Could you set down exactly the lines in the records below between the line holding "micrograph of IHC" and the line holding "cell carcinoma shows", inclusive?

Stored items:
######

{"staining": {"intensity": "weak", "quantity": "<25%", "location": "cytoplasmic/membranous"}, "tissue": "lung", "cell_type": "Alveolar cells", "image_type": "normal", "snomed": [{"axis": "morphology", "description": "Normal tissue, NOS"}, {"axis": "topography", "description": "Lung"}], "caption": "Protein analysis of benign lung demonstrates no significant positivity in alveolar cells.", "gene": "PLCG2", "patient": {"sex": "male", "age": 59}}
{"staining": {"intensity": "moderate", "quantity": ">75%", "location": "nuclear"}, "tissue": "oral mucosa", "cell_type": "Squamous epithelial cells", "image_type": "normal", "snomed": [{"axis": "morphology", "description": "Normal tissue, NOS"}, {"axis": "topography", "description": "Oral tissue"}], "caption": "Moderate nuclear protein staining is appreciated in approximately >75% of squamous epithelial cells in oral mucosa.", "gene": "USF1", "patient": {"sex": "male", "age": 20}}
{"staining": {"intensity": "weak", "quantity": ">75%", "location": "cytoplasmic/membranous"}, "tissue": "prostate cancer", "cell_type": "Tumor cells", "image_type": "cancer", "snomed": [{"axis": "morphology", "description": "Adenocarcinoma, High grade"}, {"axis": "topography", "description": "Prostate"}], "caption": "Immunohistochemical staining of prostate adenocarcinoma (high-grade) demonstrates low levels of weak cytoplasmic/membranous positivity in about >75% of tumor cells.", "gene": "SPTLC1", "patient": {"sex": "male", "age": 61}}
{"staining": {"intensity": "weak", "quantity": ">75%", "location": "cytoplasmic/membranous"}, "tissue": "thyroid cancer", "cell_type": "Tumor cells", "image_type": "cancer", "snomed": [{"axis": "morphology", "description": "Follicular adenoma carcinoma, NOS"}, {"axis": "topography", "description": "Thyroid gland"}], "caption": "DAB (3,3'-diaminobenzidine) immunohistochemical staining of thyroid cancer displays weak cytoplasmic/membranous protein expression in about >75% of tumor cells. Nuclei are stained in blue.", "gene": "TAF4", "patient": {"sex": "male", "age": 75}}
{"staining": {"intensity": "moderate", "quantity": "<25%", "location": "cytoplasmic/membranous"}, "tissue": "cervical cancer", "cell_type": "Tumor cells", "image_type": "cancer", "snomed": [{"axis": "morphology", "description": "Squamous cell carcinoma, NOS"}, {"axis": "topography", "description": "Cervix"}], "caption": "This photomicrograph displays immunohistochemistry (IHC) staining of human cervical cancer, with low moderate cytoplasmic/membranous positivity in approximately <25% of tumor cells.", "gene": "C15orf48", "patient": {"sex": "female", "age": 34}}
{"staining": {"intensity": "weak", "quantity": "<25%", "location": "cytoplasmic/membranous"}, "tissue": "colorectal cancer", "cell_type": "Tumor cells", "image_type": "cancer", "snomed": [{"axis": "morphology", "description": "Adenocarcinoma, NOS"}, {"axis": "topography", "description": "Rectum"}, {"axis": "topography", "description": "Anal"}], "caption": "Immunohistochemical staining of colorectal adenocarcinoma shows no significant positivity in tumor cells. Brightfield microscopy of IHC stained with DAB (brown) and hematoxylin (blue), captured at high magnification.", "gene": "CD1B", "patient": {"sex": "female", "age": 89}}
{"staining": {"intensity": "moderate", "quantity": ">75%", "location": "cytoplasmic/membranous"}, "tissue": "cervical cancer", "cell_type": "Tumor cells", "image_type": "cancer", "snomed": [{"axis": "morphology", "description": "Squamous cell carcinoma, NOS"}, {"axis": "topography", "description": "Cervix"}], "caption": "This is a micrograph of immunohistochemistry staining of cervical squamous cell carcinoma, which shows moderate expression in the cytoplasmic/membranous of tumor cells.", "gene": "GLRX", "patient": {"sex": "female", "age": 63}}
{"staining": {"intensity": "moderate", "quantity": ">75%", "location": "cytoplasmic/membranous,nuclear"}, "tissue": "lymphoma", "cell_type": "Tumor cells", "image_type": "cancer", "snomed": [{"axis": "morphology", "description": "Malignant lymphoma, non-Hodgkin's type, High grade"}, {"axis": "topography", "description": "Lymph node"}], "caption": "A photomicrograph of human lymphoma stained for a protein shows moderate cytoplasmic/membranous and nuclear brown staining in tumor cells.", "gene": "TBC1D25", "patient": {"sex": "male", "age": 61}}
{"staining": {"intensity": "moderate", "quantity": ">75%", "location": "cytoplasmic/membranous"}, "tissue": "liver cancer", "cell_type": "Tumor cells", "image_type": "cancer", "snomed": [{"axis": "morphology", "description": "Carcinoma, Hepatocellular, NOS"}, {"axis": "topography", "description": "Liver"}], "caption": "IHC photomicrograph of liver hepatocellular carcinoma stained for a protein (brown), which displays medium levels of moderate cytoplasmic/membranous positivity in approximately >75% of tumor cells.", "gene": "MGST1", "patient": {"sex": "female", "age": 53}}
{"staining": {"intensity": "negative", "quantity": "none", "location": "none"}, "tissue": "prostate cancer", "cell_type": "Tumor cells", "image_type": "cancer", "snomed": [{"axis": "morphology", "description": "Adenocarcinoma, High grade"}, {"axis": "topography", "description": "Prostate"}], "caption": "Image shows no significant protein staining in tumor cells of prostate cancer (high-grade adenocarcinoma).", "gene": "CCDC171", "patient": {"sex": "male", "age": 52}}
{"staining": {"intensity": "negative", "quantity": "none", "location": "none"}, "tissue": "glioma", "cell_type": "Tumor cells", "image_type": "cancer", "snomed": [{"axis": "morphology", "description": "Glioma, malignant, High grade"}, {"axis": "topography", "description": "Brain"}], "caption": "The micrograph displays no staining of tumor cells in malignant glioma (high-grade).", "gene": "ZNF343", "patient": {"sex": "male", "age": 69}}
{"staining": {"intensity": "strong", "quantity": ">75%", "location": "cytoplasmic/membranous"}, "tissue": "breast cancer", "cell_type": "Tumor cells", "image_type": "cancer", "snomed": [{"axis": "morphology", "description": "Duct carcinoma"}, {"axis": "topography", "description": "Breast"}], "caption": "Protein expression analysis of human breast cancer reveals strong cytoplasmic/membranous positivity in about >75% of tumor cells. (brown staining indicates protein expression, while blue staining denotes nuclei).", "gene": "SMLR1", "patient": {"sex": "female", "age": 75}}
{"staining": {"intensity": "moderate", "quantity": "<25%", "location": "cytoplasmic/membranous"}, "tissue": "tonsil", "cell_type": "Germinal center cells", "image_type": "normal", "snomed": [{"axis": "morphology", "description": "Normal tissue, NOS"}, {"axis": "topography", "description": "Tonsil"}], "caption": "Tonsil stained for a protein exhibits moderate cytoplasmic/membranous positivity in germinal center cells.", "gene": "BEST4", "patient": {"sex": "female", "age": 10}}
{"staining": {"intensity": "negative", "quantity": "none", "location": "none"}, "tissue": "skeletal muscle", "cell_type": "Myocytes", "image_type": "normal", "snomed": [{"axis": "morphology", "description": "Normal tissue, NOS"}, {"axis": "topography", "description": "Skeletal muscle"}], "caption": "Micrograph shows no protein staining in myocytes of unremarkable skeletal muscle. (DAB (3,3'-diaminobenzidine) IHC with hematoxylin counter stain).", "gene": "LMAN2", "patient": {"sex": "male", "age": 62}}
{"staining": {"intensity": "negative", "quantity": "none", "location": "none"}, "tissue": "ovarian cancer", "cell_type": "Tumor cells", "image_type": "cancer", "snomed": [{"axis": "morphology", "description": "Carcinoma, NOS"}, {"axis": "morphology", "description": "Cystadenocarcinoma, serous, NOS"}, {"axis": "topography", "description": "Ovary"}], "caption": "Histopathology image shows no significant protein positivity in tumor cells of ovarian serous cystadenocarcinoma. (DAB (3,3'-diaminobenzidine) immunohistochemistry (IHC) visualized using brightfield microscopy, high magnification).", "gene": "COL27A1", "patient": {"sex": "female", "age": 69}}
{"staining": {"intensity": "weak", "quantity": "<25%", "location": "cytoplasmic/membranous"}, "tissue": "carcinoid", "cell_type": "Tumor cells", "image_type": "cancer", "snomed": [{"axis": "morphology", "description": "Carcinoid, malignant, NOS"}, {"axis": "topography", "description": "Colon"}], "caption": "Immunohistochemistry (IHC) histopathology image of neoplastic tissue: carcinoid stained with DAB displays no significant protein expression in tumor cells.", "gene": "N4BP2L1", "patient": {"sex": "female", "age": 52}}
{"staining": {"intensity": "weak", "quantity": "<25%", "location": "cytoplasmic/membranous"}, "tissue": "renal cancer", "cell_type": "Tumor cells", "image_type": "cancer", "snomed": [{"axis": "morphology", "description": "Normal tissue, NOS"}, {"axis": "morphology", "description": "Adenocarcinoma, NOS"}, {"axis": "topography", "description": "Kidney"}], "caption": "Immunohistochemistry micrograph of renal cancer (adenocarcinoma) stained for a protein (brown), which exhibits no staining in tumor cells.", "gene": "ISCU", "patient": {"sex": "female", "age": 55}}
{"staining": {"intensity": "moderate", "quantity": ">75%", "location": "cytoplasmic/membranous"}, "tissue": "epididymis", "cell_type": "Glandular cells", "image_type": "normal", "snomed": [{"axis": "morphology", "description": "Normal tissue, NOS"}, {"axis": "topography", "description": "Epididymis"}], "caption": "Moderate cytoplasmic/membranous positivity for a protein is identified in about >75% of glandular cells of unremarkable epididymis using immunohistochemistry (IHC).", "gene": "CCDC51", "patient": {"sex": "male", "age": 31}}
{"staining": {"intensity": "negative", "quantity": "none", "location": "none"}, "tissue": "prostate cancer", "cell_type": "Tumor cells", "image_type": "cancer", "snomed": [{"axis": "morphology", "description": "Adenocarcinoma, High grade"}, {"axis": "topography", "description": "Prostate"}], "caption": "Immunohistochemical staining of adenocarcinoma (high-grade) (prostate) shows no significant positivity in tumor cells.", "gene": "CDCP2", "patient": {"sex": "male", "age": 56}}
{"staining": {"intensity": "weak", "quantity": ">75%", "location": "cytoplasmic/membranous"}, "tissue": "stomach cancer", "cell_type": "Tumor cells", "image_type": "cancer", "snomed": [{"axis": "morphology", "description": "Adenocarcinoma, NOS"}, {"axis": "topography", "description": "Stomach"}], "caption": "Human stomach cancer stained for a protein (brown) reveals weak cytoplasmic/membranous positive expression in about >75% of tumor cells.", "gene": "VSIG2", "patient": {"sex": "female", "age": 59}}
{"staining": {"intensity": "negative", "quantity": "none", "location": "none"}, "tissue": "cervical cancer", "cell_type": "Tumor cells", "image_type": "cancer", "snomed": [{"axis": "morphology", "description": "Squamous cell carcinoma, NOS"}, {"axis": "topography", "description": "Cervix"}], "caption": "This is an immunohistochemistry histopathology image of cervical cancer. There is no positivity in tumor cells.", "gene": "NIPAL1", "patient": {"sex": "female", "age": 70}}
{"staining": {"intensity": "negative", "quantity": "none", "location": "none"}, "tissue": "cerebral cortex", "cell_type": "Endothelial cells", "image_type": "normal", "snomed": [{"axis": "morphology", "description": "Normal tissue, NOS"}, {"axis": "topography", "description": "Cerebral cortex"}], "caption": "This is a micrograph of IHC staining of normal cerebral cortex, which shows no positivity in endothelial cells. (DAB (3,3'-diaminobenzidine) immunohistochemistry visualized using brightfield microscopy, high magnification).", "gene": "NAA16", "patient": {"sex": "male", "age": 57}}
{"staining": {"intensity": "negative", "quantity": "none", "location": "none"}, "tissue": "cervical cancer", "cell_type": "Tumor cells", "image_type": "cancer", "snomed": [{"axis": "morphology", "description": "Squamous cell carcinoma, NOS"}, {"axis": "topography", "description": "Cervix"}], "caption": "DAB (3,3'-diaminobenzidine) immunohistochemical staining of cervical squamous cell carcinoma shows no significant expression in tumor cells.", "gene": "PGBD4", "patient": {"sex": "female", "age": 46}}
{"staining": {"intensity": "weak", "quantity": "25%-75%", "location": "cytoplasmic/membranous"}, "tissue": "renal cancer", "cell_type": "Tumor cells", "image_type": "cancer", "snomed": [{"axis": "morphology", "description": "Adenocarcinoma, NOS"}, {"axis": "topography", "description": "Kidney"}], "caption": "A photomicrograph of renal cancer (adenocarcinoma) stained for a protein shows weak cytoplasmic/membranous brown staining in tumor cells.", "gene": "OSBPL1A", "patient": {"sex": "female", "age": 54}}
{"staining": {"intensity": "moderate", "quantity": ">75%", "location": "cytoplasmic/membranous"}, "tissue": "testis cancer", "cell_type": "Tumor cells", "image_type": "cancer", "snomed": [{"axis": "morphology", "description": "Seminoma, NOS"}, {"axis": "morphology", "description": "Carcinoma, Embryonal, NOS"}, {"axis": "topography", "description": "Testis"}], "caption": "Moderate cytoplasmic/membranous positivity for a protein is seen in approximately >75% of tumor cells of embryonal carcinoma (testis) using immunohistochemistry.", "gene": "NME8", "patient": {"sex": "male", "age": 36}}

######

§ **Solved exercise**:
{"staining": {"intensity": "negative", "quantity": "none", "location": "none"}, "tissue": "cerebral cortex", "cell_type": "Endothelial cells", "image_type": "normal", "snomed": [{"axis": "morphology", "description": "Normal tissue, NOS"}, {"axis": "topography", "description": "Cerebral cortex"}], "caption": "This is a micrograph of IHC staining of normal cerebral cortex, which shows no positivity in endothelial cells. (DAB (3,3'-diaminobenzidine) immunohistochemistry visualized using brightfield microscopy, high magnification).", "gene": "NAA16", "patient": {"sex": "male", "age": 57}}
{"staining": {"intensity": "negative", "quantity": "none", "location": "none"}, "tissue": "cervical cancer", "cell_type": "Tumor cells", "image_type": "cancer", "snomed": [{"axis": "morphology", "description": "Squamous cell carcinoma, NOS"}, {"axis": "topography", "description": "Cervix"}], "caption": "DAB (3,3'-diaminobenzidine) immunohistochemical staining of cervical squamous cell carcinoma shows no significant expression in tumor cells.", "gene": "PGBD4", "patient": {"sex": "female", "age": 46}}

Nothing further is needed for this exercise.